[Collected data]

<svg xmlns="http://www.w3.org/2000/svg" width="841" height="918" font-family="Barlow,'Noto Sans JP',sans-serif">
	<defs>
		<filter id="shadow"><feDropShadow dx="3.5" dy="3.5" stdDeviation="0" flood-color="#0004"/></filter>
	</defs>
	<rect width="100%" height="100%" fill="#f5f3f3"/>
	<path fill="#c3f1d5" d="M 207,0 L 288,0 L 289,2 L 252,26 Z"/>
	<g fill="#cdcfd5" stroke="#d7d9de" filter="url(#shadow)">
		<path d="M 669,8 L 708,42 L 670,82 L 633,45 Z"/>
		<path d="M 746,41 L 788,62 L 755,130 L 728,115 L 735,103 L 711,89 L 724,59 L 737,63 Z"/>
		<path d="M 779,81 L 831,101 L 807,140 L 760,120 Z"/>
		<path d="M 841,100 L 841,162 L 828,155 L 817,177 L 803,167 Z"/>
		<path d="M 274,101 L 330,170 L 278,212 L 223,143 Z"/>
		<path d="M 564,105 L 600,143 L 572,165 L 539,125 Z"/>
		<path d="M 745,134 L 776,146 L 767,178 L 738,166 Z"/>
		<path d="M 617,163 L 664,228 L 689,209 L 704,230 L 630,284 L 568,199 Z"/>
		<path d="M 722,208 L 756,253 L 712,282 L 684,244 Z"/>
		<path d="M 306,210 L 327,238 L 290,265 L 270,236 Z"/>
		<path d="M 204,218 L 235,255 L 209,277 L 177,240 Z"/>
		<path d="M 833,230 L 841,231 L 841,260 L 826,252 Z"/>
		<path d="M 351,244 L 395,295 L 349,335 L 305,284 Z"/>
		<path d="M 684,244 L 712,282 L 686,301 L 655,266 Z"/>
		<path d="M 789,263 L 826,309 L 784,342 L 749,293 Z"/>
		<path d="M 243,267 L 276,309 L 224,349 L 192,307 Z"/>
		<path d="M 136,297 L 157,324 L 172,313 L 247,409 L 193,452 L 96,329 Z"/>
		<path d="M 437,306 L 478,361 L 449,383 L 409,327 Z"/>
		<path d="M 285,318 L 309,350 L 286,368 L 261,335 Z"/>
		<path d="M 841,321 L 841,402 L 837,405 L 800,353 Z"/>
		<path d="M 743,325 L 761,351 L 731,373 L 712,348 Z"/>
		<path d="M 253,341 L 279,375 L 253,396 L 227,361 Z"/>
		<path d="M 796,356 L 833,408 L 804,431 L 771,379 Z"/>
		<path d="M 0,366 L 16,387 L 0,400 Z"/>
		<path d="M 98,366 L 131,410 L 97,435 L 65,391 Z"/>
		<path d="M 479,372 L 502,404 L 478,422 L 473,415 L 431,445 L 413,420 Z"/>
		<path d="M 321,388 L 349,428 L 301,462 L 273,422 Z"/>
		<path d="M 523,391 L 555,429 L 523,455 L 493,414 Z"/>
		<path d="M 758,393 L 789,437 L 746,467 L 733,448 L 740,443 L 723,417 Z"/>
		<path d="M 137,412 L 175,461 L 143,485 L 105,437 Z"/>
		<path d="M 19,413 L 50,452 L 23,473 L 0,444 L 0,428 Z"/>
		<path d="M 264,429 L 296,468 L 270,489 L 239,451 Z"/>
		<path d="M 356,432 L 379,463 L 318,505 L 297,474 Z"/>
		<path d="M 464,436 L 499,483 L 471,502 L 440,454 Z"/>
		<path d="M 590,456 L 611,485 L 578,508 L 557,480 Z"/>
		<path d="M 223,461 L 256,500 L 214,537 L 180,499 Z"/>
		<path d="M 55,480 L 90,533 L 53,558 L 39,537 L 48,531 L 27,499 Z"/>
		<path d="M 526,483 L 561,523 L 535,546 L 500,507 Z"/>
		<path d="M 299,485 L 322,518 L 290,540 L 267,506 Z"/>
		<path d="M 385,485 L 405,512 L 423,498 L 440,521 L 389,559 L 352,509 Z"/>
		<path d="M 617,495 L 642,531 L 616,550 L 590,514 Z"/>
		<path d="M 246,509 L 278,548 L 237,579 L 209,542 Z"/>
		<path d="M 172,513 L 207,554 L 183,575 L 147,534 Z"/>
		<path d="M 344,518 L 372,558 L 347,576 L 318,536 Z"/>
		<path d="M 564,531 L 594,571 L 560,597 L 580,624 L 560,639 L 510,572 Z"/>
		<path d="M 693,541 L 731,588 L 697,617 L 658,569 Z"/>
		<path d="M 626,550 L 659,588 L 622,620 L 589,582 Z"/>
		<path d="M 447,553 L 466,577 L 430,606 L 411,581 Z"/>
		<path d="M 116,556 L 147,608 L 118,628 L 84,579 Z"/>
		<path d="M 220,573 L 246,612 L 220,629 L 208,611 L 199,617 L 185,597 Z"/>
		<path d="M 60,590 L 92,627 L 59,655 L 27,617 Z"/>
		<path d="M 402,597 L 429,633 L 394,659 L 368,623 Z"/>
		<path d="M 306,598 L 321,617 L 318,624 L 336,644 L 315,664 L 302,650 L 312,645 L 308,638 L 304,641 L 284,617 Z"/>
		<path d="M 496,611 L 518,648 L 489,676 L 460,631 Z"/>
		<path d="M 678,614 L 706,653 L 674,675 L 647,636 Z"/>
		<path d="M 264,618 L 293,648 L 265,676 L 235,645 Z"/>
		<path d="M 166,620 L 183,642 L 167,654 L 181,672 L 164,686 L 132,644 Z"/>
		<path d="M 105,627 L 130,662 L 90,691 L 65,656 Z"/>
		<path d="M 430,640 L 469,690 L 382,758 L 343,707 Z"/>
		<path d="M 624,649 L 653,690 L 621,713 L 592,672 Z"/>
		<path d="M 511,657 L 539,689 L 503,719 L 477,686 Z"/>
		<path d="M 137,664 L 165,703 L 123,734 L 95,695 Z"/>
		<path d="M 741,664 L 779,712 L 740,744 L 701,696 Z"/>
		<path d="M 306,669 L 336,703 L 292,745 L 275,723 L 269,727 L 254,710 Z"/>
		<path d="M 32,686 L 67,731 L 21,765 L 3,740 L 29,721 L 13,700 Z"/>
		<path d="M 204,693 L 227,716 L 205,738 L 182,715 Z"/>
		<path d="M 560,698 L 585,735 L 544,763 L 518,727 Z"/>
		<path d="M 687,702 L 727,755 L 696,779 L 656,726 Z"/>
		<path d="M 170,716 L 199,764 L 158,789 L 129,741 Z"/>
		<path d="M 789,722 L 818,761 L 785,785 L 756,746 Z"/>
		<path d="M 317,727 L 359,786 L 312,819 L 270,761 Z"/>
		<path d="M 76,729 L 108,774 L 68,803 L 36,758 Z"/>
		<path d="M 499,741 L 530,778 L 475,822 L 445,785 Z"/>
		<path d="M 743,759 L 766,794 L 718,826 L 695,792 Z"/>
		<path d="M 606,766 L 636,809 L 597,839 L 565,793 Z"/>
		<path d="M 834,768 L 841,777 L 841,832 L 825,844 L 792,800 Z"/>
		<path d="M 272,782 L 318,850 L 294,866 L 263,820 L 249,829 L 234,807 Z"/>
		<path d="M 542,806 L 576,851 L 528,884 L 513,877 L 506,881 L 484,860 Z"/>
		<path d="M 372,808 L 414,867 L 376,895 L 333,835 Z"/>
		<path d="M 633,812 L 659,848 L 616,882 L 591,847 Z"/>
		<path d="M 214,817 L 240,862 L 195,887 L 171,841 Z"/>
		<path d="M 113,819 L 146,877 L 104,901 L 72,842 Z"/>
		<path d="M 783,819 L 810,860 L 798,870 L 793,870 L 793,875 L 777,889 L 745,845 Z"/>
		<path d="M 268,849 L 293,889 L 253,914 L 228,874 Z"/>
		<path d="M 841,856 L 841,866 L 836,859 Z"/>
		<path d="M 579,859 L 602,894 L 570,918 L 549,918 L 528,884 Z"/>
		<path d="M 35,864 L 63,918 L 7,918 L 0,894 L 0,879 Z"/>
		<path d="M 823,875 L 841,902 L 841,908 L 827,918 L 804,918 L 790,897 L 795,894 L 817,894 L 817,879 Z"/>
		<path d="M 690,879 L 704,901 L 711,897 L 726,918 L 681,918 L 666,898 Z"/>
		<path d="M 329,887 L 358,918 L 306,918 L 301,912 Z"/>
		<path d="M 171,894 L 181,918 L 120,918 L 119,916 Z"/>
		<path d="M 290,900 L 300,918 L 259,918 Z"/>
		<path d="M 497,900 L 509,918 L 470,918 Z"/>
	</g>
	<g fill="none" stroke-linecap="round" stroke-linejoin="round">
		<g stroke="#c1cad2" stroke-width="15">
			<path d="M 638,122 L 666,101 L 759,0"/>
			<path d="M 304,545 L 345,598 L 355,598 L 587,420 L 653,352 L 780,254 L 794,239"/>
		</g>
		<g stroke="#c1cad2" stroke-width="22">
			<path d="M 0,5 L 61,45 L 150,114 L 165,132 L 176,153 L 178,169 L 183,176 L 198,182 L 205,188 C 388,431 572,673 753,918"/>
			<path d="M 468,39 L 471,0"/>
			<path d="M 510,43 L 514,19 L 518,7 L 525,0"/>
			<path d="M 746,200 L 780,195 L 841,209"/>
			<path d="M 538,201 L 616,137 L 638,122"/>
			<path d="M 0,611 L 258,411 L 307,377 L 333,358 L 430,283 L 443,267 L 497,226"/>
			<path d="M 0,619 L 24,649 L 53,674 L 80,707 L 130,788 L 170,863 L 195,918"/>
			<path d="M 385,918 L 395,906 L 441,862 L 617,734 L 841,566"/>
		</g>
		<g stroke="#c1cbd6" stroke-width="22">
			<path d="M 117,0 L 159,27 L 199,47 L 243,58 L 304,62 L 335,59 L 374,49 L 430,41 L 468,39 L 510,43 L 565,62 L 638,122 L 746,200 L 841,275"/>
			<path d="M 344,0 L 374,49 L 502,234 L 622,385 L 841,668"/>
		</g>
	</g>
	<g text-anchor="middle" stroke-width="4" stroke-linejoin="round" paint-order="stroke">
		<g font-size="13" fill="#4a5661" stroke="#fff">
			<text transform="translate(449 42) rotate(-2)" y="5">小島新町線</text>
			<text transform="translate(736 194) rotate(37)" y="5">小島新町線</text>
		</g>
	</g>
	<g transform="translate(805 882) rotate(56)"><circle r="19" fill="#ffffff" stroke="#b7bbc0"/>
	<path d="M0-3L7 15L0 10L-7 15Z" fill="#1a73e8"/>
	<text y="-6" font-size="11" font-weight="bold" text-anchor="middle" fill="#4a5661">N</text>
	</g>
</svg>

PROBLEM REQUIREMENTS - Please return every line of the records that contains the word "size".

TASK OUTPUT -
		<g font-size="13" fill="#4a5661" stroke="#fff">
	<text y="-6" font-size="11" font-weight="bold" text-anchor="middle" fill="#4a5661">N</text>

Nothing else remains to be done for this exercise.